**EXERCISE AIM:**
Please copy out the stretch of the listing below, from its first line through the line containing "common name: Marsh marigold", reproducing every line without change.

[Lines of data]
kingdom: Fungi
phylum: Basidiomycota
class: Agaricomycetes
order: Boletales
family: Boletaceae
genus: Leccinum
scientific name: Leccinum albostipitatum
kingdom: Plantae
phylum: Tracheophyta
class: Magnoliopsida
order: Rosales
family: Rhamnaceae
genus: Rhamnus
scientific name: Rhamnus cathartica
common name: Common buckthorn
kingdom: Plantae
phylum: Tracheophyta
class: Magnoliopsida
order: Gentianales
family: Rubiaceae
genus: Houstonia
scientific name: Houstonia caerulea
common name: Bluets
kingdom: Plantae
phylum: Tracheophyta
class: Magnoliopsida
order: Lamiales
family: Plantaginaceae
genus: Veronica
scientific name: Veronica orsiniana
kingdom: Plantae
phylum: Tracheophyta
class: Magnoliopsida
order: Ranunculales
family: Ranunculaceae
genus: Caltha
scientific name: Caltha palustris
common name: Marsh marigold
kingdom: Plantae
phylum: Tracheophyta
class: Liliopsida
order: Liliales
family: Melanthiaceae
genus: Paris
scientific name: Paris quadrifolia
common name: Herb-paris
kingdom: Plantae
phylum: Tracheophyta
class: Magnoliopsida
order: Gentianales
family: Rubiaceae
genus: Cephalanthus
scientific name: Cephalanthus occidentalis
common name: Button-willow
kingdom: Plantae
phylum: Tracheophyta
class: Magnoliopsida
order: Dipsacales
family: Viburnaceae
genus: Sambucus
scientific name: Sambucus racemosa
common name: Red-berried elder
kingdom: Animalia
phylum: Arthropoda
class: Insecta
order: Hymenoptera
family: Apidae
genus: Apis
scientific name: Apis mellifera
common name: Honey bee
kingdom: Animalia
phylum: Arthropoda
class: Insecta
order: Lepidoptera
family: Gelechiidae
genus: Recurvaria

**EXERCISE RESPONSE:**
kingdom: Fungi
phylum: Basidiomycota
class: Agaricomycetes
order: Boletales
family: Boletaceae
genus: Leccinum
scientific name: Leccinum albostipitatum
kingdom: Plantae
phylum: Tracheophyta
class: Magnoliopsida
order: Rosales
family: Rhamnaceae
genus: Rhamnus
scientific name: Rhamnus cathartica
common name: Common buckthorn
kingdom: Plantae
phylum: Tracheophyta
class: Magnoliopsida
order: Gentianales
family: Rubiaceae
genus: Houstonia
scientific name: Houstonia caerulea
common name: Bluets
kingdom: Plantae
phylum: Tracheophyta
class: Magnoliopsida
order: Lamiales
family: Plantaginaceae
genus: Veronica
scientific name: Veronica orsiniana
kingdom: Plantae
phylum: Tracheophyta
class: Magnoliopsida
order: Ranunculales
family: Ranunculaceae
genus: Caltha
scientific name: Caltha palustris
common name: Marsh marigold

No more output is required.